* Activity
Every entry must come back exactly as it was given.

Excerpts from a dataset
★ ★ ★

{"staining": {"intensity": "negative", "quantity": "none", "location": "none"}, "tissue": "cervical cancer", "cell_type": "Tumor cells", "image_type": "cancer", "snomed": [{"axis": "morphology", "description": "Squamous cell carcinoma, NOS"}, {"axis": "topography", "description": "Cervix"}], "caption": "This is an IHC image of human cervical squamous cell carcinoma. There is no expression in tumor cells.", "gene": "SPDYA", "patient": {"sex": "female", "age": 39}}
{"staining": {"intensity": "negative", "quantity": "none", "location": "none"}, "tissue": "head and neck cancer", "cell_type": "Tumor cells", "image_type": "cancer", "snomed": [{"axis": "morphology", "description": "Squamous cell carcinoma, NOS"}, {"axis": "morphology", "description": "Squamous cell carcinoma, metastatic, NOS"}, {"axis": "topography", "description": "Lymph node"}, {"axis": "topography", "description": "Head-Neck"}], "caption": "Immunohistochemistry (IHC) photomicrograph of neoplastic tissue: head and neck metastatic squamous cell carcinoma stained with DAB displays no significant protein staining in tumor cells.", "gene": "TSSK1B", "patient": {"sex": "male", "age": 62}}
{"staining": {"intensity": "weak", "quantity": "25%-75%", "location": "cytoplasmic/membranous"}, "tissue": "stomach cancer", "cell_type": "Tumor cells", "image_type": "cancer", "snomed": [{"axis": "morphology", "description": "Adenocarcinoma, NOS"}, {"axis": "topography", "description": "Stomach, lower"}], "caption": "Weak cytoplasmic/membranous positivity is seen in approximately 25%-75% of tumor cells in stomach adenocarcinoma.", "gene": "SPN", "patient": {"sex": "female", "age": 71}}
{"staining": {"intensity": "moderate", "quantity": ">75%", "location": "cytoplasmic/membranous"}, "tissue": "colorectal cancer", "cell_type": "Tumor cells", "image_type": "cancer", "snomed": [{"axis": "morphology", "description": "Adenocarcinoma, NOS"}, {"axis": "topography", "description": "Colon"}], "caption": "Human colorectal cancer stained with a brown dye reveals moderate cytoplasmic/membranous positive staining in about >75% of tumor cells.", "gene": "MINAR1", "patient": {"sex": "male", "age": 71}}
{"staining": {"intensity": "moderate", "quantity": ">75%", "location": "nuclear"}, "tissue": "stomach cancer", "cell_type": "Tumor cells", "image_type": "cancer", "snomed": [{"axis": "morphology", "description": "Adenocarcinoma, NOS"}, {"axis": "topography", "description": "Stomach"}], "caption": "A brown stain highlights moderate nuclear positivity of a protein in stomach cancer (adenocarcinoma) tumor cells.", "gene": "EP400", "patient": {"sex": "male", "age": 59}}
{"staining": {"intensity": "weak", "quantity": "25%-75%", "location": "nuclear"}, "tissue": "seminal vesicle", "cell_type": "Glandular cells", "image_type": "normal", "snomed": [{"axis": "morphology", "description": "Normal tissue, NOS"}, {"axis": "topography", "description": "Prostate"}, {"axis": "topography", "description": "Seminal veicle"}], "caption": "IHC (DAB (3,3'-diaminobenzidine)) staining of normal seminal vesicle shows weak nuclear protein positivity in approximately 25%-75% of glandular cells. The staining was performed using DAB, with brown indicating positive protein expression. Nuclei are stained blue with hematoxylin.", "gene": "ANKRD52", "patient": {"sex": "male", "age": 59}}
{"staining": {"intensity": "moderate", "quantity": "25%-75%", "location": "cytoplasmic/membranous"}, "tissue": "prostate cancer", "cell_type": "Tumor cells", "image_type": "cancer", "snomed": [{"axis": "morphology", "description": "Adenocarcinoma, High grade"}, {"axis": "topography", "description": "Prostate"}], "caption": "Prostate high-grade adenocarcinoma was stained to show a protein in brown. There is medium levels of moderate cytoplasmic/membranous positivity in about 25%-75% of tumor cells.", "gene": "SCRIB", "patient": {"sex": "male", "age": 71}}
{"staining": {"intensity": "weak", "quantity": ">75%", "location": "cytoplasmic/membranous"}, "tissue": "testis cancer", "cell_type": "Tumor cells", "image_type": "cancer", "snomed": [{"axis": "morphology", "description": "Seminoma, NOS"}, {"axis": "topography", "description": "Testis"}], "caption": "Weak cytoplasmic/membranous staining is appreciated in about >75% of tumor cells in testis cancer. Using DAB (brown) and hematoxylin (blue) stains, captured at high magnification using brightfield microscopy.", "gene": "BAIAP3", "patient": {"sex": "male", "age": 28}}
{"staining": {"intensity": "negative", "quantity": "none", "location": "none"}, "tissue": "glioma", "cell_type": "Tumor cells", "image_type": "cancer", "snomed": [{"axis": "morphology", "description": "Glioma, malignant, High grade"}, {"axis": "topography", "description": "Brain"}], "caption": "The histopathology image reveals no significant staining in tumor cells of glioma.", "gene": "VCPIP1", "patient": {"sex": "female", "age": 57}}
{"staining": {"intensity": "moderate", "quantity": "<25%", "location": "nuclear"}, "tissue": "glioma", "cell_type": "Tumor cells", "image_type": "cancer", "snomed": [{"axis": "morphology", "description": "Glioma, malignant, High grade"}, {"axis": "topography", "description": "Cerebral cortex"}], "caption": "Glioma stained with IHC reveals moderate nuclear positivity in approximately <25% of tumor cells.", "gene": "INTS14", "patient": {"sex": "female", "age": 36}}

★ ★ ★

* Expected answer
{"staining": {"intensity": "negative", "quantity": "none", "location": "none"}, "tissue": "cervical cancer", "cell_type": "Tumor cells", "image_type": "cancer", "snomed": [{"axis": "morphology", "description": "Squamous cell carcinoma, NOS"}, {"axis": "topography", "description": "Cervix"}], "caption": "This is an IHC image of human cervical squamous cell carcinoma. There is no expression in tumor cells.", "gene": "SPDYA", "patient": {"sex": "female", "age": 39}}
{"staining": {"intensity": "negative", "quantity": "none", "location": "none"}, "tissue": "head and neck cancer", "cell_type": "Tumor cells", "image_type": "cancer", "snomed": [{"axis": "morphology", "description": "Squamous cell carcinoma, NOS"}, {"axis": "morphology", "description": "Squamous cell carcinoma, metastatic, NOS"}, {"axis": "topography", "description": "Lymph node"}, {"axis": "topography", "description": "Head-Neck"}], "caption": "Immunohistochemistry (IHC) photomicrograph of neoplastic tissue: head and neck metastatic squamous cell carcinoma stained with DAB displays no significant protein staining in tumor cells.", "gene": "TSSK1B", "patient": {"sex": "male", "age": 62}}
{"staining": {"intensity": "weak", "quantity": "25%-75%", "location": "cytoplasmic/membranous"}, "tissue": "stomach cancer", "cell_type": "Tumor cells", "image_type": "cancer", "snomed": [{"axis": "morphology", "description": "Adenocarcinoma, NOS"}, {"axis": "topography", "description": "Stomach, lower"}], "caption": "Weak cytoplasmic/membranous positivity is seen in approximately 25%-75% of tumor cells in stomach adenocarcinoma.", "gene": "SPN", "patient": {"sex": "female", "age": 71}}
{"staining": {"intensity": "moderate", "quantity": ">75%", "location": "cytoplasmic/membranous"}, "tissue": "colorectal cancer", "cell_type": "Tumor cells", "image_type": "cancer", "snomed": [{"axis": "morphology", "description": "Adenocarcinoma, NOS"}, {"axis": "topography", "description": "Colon"}], "caption": "Human colorectal cancer stained with a brown dye reveals moderate cytoplasmic/membranous positive staining in about >75% of tumor cells.", "gene": "MINAR1", "patient": {"sex": "male", "age": 71}}
{"staining": {"intensity": "moderate", "quantity": ">75%", "location": "nuclear"}, "tissue": "stomach cancer", "cell_type": "Tumor cells", "image_type": "cancer", "snomed": [{"axis": "morphology", "description": "Adenocarcinoma, NOS"}, {"axis": "topography", "description": "Stomach"}], "caption": "A brown stain highlights moderate nuclear positivity of a protein in stomach cancer (adenocarcinoma) tumor cells.", "gene": "EP400", "patient": {"sex": "male", "age": 59}}
{"staining": {"intensity": "weak", "quantity": "25%-75%", "location": "nuclear"}, "tissue": "seminal vesicle", "cell_type": "Glandular cells", "image_type": "normal", "snomed": [{"axis": "morphology", "description": "Normal tissue, NOS"}, {"axis": "topography", "description": "Prostate"}, {"axis": "topography", "description": "Seminal veicle"}], "caption": "IHC (DAB (3,3'-diaminobenzidine)) staining of normal seminal vesicle shows weak nuclear protein positivity in approximately 25%-75% of glandular cells. The staining was performed using DAB, with brown indicating positive protein expression. Nuclei are stained blue with hematoxylin.", "gene": "ANKRD52", "patient": {"sex": "male", "age": 59}}
{"staining": {"intensity": "moderate", "quantity": "25%-75%", "location": "cytoplasmic/membranous"}, "tissue": "prostate cancer", "cell_type": "Tumor cells", "image_type": "cancer", "snomed": [{"axis": "morphology", "description": "Adenocarcinoma, High grade"}, {"axis": "topography", "description": "Prostate"}], "caption": "Prostate high-grade adenocarcinoma was stained to show a protein in brown. There is medium levels of moderate cytoplasmic/membranous positivity in about 25%-75% of tumor cells.", "gene": "SCRIB", "patient": {"sex": "male", "age": 71}}
{"staining": {"intensity": "weak", "quantity": ">75%", "location": "cytoplasmic/membranous"}, "tissue": "testis cancer", "cell_type": "Tumor cells", "image_type": "cancer", "snomed": [{"axis": "morphology", "description": "Seminoma, NOS"}, {"axis": "topography", "description": "Testis"}], "caption": "Weak cytoplasmic/membranous staining is appreciated in about >75% of tumor cells in testis cancer. Using DAB (brown) and hematoxylin (blue) stains, captured at high magnification using brightfield microscopy.", "gene": "BAIAP3", "patient": {"sex": "male", "age": 28}}
{"staining": {"intensity": "negative", "quantity": "none", "location": "none"}, "tissue": "glioma", "cell_type": "Tumor cells", "image_type": "cancer", "snomed": [{"axis": "morphology", "description": "Glioma, malignant, High grade"}, {"axis": "topography", "description": "Brain"}], "caption": "The histopathology image reveals no significant staining in tumor cells of glioma.", "gene": "VCPIP1", "patient": {"sex": "female", "age": 57}}
{"staining": {"intensity": "moderate", "quantity": "<25%", "location": "nuclear"}, "tissue": "glioma", "cell_type": "Tumor cells", "image_type": "cancer", "snomed": [{"axis": "morphology", "description": "Glioma, malignant, High grade"}, {"axis": "topography", "description": "Cerebral cortex"}], "caption": "Glioma stained with IHC reveals moderate nuclear positivity in approximately <25% of tumor cells.", "gene": "INTS14", "patient": {"sex": "female", "age": 36}}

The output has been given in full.